- WHAT YOU WILL DO
Reproduce the data from the line containing "Segment:'duodenum'." through the line containing "Mask anything matching", with "Return" replaced by "Provide" and everything else unchanged.

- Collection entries
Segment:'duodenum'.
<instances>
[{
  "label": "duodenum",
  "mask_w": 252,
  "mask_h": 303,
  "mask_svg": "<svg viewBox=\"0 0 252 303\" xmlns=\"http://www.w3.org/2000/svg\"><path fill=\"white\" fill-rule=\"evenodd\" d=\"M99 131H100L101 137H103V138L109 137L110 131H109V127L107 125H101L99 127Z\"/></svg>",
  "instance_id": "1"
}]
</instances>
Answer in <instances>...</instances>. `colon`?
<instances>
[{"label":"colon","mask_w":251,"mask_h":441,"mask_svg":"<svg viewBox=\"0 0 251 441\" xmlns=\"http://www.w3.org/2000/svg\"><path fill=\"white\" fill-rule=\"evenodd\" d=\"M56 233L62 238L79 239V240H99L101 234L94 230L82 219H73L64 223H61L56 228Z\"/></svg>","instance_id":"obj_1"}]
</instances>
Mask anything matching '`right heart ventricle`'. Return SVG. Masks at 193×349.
==
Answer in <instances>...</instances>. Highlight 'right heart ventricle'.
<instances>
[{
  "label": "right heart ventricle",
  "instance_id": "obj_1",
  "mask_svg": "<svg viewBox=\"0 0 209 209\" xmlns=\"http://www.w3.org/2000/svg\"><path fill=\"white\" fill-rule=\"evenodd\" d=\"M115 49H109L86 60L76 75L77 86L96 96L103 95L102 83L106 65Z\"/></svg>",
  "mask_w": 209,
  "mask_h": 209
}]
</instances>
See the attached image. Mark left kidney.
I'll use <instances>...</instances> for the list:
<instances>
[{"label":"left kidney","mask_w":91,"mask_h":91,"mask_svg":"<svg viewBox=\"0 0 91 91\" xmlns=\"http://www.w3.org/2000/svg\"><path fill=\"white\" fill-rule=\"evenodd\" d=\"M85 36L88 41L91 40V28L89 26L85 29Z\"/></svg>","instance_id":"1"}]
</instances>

- SOLUTION BELOW
Segment:'duodenum'.
<instances>
[{
  "label": "duodenum",
  "mask_w": 252,
  "mask_h": 303,
  "mask_svg": "<svg viewBox=\"0 0 252 303\" xmlns=\"http://www.w3.org/2000/svg\"><path fill=\"white\" fill-rule=\"evenodd\" d=\"M99 131H100L101 137H103V138L109 137L110 131H109V127L107 125H101L99 127Z\"/></svg>",
  "instance_id": "1"
}]
</instances>
Answer in <instances>...</instances>. `colon`?
<instances>
[{"label":"colon","mask_w":251,"mask_h":441,"mask_svg":"<svg viewBox=\"0 0 251 441\" xmlns=\"http://www.w3.org/2000/svg\"><path fill=\"white\" fill-rule=\"evenodd\" d=\"M56 233L62 238L79 239V240H99L101 234L94 230L82 219H73L64 223H61L56 228Z\"/></svg>","instance_id":"obj_1"}]
</instances>
Mask anything matching '`right heart ventricle`'. Provide SVG. Masks at 193×349.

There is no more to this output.